Tonight we are performers, acting for a disengaged crowd. I’m a recent divorcee, and this is my husband’s mistress. She had no idea. Yes, I know — but I’m completely fine. There was no prenup, and he didn’t get her pregnant. Now he’s in jail for insider trading. Ten years will go by fast. I just thought he was doing well at work!
“No wayyyyyy.”
I relish in how they never question our wild fables and conclude that humans are born to trust.
My arm is around my father’s shoulders as we walk around town. I hold back tears for reasons I have yet to resolve.
I wake up at 2 am, the moon like a bloody spotlight, an S.O.S. Then again, at 5, the sun beckoning me like nectar. I walk to the water, close my eyes, and practice some gratitude. It’s not difficult. I have an easy life. I decide I need to make it harder, but I get stuck on the how. I am merely a charlatan like the rest of us. I am uncomplicated in the things I desire.
I begin to fantasize about what could be. Not this again. I’m smarter than that, so I dip my toe in, force novel distractions, and keep my mouth shut. Summer sunsets often make me delusional—something about the impossible being my reality.
Everyone seems kinder, and their warmth rubs off on me. Apparently, this is actually bad. “No more nice Alden,” my friends tell me.
I spend a lot of time wondering if I’m still funny. It feels harder to be funny these days because I find people are more difficult to impress for reasons unbeknownst to me. I am not interested in not being able to make people laugh, so I need to figure this out, stat.

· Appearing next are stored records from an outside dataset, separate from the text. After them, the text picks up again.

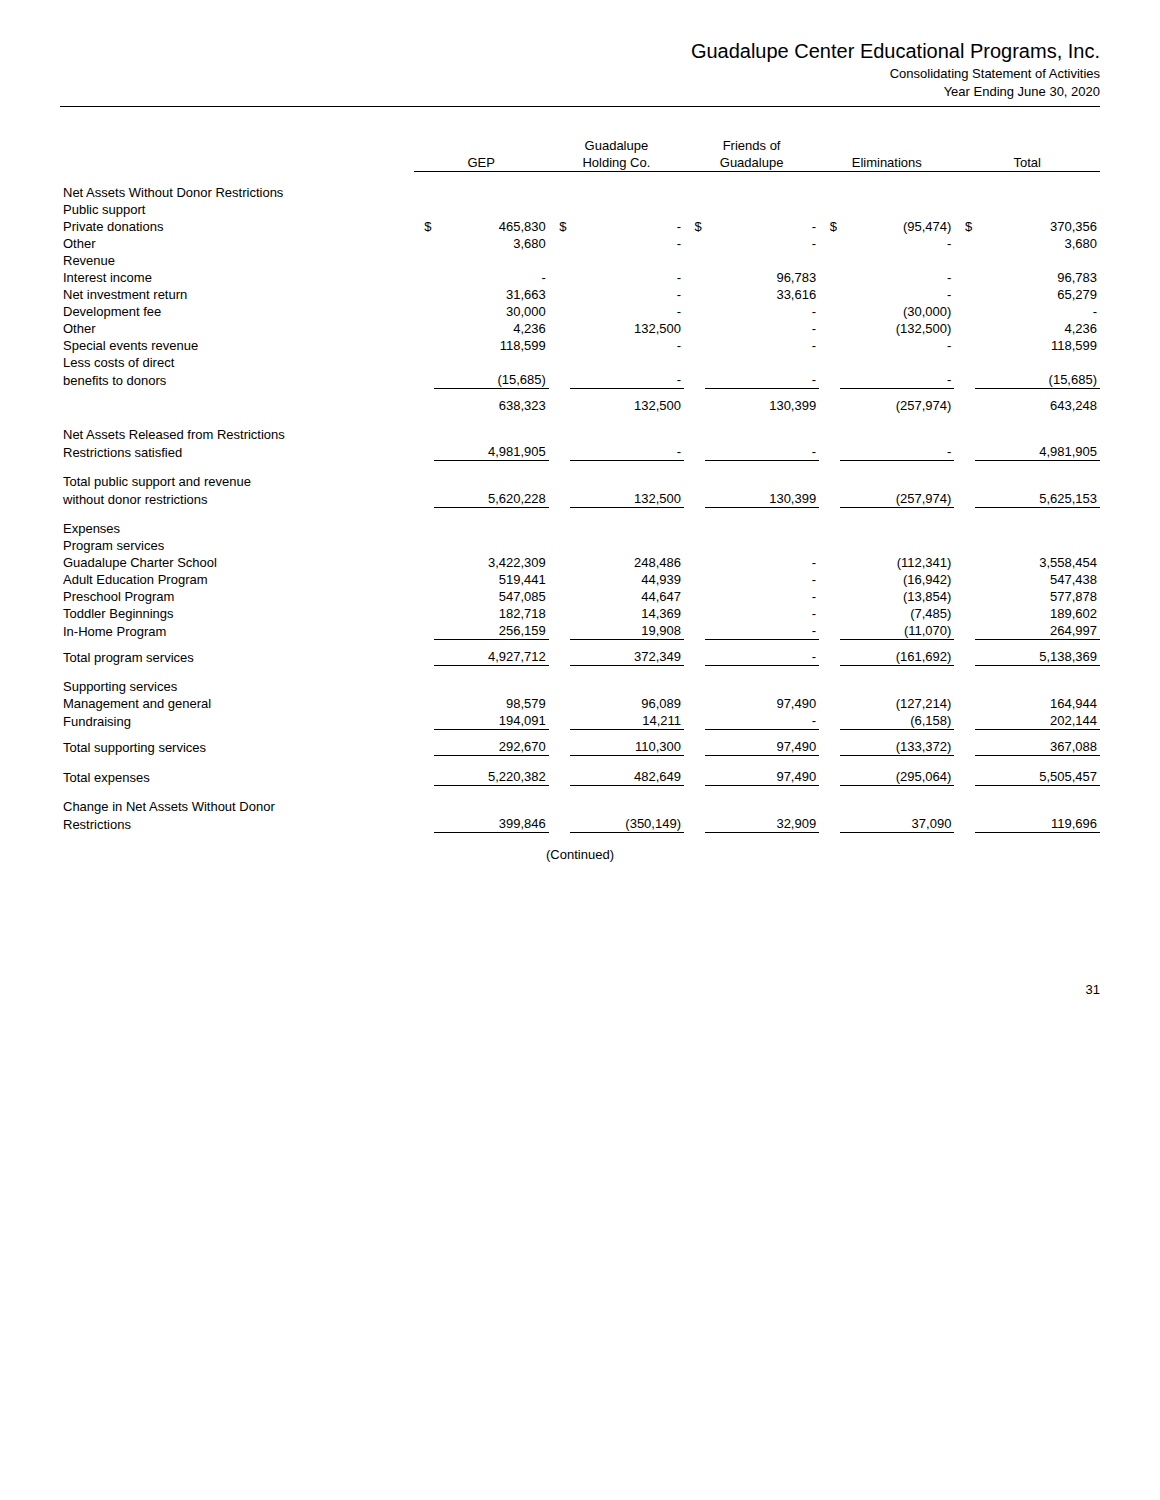Guadalupe Center Educational Programs, Inc.
Consolidating Statement of Activities
Year Ending June 30, 2020
| | | Guadalupe | Friends of | | |
| | GEP | Holding Co. | Guadalupe | Eliminations | Total |
| Net Assets Without Donor Restrictions | |
| Public support | |
| Private donations | $ | 465,830 | $ | - | $ | - | $ | (95,474) | $ | 370,356 |
| Other | | 3,680 | | - | | - | | - | | 3,680 |
| Revenue | |
| Interest income | | - | | - | | 96,783 | | - | | 96,783 |
| Net investment return | | 31,663 | | - | | 33,616 | | - | | 65,279 |
| Development fee | | 30,000 | | - | | - | | (30,000) | | - |
| Other | | 4,236 | | 132,500 | | - | | (132,500) | | 4,236 |
| Special events revenue | | 118,599 | | - | | - | | - | | 118,599 |
| Less costs of direct | |
| benefits to donors | | (15,685) | | - | | - | | - | | (15,685) |
| | | 638,323 | | 132,500 | | 130,399 | | (257,974) | | 643,248 |
| Net Assets Released from Restrictions | |
| Restrictions satisfied | | 4,981,905 | | - | | - | | - | | 4,981,905 |
| Total public support and revenue | |
| without donor restrictions | | 5,620,228 | | 132,500 | | 130,399 | | (257,974) | | 5,625,153 |
| Expenses | |
| Program services | |
| Guadalupe Charter School | | 3,422,309 | | 248,486 | | - | | (112,341) | | 3,558,454 |
| Adult Education Program | | 519,441 | | 44,939 | | - | | (16,942) | | 547,438 |
| Preschool Program | | 547,085 | | 44,647 | | - | | (13,854) | | 577,878 |
| Toddler Beginnings | | 182,718 | | 14,369 | | - | | (7,485) | | 189,602 |
| In-Home Program | | 256,159 | | 19,908 | | - | | (11,070) | | 264,997 |
| Total program services | | 4,927,712 | | 372,349 | | - | | (161,692) | | 5,138,369 |
| Supporting services | |
| Management and general | | 98,579 | | 96,089 | | 97,490 | | (127,214) | | 164,944 |
| Fundraising | | 194,091 | | 14,211 | | - | | (6,158) | | 202,144 |
| Total supporting services | | 292,670 | | 110,300 | | 97,490 | | (133,372) | | 367,088 |
| Total expenses | | 5,220,382 | | 482,649 | | 97,490 | | (295,064) | | 5,505,457 |
| Change in Net Assets Without Donor | |
| Restrictions | | 399,846 | | (350,149) | | 32,909 | | 37,090 | | 119,696 |
(Continued)
31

I tell my friends I love them, then scream at them when they don’t say it back fast enough. "We need to unpack that,” they say, but I have complete clarity.
I act with impunity, for once. It feels like heaven to say and do the things I want. It’s possible I embarrass myself a couple of times in texts I send without thought, half-assed jokes that likely should have remained in my head. I remember who I am, which is someone who is not necessarily cautious but overly concerned about causing harm. I reel myself back in and focus.
Despite all the good, I can’t sleep. I go throughout my day delirious, nearly feeling high, my head detached from its neck. I think long and hard about what my perfect day would look like (someone asked me this once), and I only get as far as waking up next to someone I love before I’m stumped. I revisit this first point, finding it trite, and get nowhere. Frustrated, I drag myself outside for coffee and continue stomping on, the sun roasting my back, sweat clinging to my chest like a feather on a balloon, and decide when all is said and done, this must be it.